Integration What it does
GitHub Pull requests, reviews, inline comments, checks, and user profiles
Linear Bidirectional ticket sync: status, assignee, and comments
Google Calendar Per-workspace event sync, RSVP, "starting soon" alerts, and record-and-link
MCP 76 typed tools over JSON-RPC, callable by any MCP client
Agent CLIs Claude Code, Codex, and Pi, auto-detected on your PATH
Remote The phone companion over WebRTC: messages, replies, and ticket triage from anywhere

Install

macOS

brew tap control-center/tap
brew install --cask control-center

Or download the latest .dmg (Apple Silicon) from Releases.

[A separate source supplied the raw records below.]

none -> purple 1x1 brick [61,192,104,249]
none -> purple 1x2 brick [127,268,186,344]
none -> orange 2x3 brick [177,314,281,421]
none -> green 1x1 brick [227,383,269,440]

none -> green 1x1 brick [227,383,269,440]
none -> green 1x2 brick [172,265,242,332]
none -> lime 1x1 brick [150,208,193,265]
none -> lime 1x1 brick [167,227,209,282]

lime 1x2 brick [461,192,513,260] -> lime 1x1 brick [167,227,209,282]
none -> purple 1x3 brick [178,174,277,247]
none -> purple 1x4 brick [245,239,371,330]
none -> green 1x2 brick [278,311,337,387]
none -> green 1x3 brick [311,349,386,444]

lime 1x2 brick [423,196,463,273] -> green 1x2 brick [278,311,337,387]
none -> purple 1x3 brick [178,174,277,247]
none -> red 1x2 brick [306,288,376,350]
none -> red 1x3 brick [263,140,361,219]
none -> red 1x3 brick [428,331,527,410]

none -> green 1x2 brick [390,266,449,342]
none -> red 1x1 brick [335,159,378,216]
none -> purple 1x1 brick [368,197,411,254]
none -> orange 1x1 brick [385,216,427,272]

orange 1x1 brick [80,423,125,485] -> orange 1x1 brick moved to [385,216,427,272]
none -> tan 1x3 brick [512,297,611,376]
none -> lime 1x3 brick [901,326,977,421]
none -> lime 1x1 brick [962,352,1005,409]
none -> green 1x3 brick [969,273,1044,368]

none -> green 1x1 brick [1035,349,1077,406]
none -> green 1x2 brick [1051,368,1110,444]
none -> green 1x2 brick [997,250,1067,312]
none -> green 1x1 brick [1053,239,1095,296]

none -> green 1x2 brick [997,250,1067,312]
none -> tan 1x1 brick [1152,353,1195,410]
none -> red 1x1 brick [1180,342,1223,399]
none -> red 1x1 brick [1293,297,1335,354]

Free and open source · auto-updates · macOS 13 or later.

Important

Before your first run you'll need Git, at least one agent CLI (Claude Code, Codex, or Pi), and a GitHub personal access token with repo and PR permissions, or the gh CLI, which Control Center detects automatically. Tokens are stored in your system keychain, never on disk.

Build from source

Requires the Flutter SDK (desktop enabled).

flutter pub get
flutter pub run build_runner build --delete-conflicting-outputs
flutter gen-l10n
flutter run -d macos   # or windows, linux

Important

macOS contributors, sign with your own Apple team for secure storage to work. Credentials live in the macOS data-protection keychain, which requires the app to be signed by an Apple Developer team (a free Apple ID works for local dev). The debug entitlement uses $(DEVELOPMENT_TEAM), so you don't edit any source, just run, once:

# add your Apple ID in Xcode → Settings → Accounts first, then:
bash macos/scripts/create_local_signing_cert.sh

It writes a git-ignored Signing.local.xcconfig set up for automatic signing under your team. Because the app uses the Keychain Sharing capability, mint the development provisioning profile once (flutter run can't, it doesn't pass -allowProvisioningUpdates):

flutter build macos --config-only
xcodebuild -workspace macos/Runner.xcworkspace -scheme Runner \
  -configuration Debug -allowProvisioningUpdates build

Then flutter run -d macos works (the script prints these commands too). An unsigned/no-team build still launches, but secure storage (GitHub/Linear/Google login) is unavailable until you sign. Windows/Linux need no signing to run locally.

How it works

  1. Create a workspace, your top-level container for agents, repos, channels, and memory. The first workspace seeds a CEO agent that can hire and coordinate others.
  2. Add repositories, each agent conversation gets its own copy-on-write worktree branch, so agents work in parallel without ever touching your source checkout.
  3. Dispatch an agent, mention @agent in a channel. It gets an isolated worktree, a prompt assembled from its role, persona, skills, and context, runs in a capability-gated sandbox, and streams its thinking and output back in real time.
  4. Review and merge, when the agent finishes it opens a pull request. Review the diff and merge, all without leaving the app.

Every conversation runs in one of three modes (chat, plan, or review), each gating the system prompt, whether the agent can write files, and which tools it can reach.

Tip

The whole surface (agents, review, the code graph, memory, and ticketing) is exposed over an MCP / JSON-RPC server. Point any MCP client at it and drive Control Center the same way the app drives itself.


Documentation

Resource What's there
usectrl.dev/manual The full manual: tutorials, guides, concepts, and reference
Quick start Zero to your first dispatched agent in five minutes
ARCH.md Architecture, layering, and the technology stack
GLOSSARY.md The ubiquitous-language glossary for the domain

Built with

Flutter (desktop), Riverpod, Drift (SQLite with FTS5 + vector search), go_router, a token-based Material 3 base theme under the in-repo cc_ui design system, dio (GitHub, Linear & Google Calendar), tree-sitter, on-device Whisper transcription with speaker diarization, and an MCP / JSON-RPC tool server. See ARCH.md for the full picture.